Carmody pulled his arm away. “Is that another rumor?” he said coldly. “No. I’ll admit there are some unsettling aspects about Boontism. But my faith is unshaken. Confused, perhaps, and questioning, but unshaken. And you may tell everybody that, also.”
“We’re having much trouble on Springboard,” O’Grady said. “The number of our flock lost to Boontism is alarming. I’m not at liberty to tell even you how high the figure is, but I can say that it’s alarming.”
“You said it twice,” Carmody replied.
“Father, perhaps you could stay long enough on Springboard to preach a while. We need a man such as you, a man who’s been to Kareen and who can expose their so-called miracles and their so-called god as lies.”
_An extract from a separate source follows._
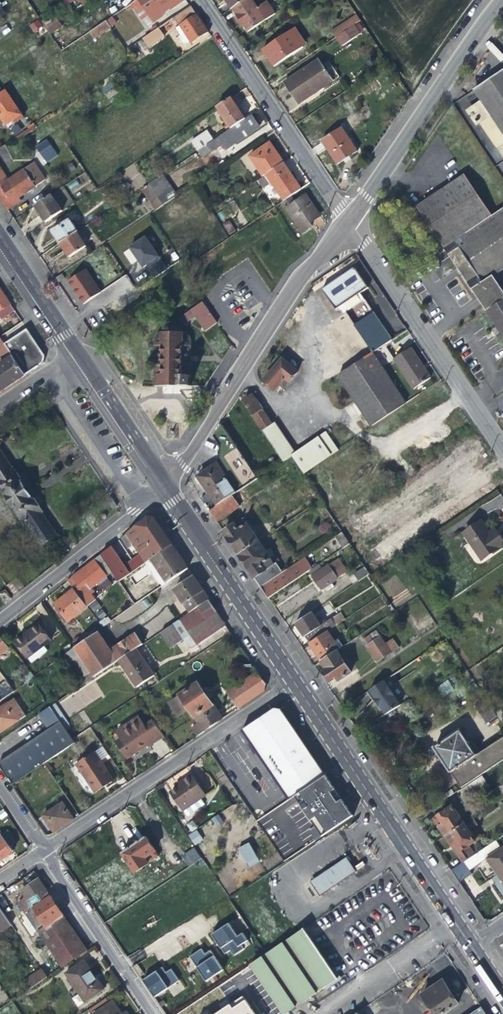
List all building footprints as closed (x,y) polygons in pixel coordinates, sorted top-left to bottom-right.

“I haven’t time to stay,” Carmody replied. “Moreover, I’d be a big disappointment to you. The so-called miracles are real, and whether or not Yess is a true savior of his planet is a question even the Holy Father himself does not care to answer. Not yet.”
Carmody hitched himself forward, stared at the screen without seeing the figures upon it, and said, “I warn you that you had best keep quiet about meeting or about our conversation. This mission is supposed to be secret. Only myself and certain powers of the Church presumably know about it, although I can see that the grapevine has been busy again. It’s the only thing in the universe faster than the speed of light. But if you breathe one word about this, you’ll get an exceedingly severe reprimand and a check in your career that’ll set you back twenty years. So keep your mouth shut!”
O’Grady blinked, and his face became both red and hurt. To Carmody’s relief, the takoff warning buzzed, and the captain began his pitch. The rest of the way to Springboard, O’Grady was too concerned with controlling his fear to talk.
When the White Mule had landed, Carmody decided to leave it for a while. He needed to stretch his legs, to look again at a place with which he had once more been familiar. It would also be the last “normal” planet he would see for some time.
The port had changed much in ten years, as had the city beyond it. The white Brobdingnagian cones fashioned by the almost extinct beavites—warm-blooded animals which emulated the termites of Earth in eating wood and constructing buildings of cementoid excrement—were still numerous. The first colonists had killed the beavites and moved into the ready-made skyscrapers. Then houses made of logs or artificial foamstone had filled in the places between the cones. But the original human constructions were all gone now, replaced by large structures of stone and plastic beams.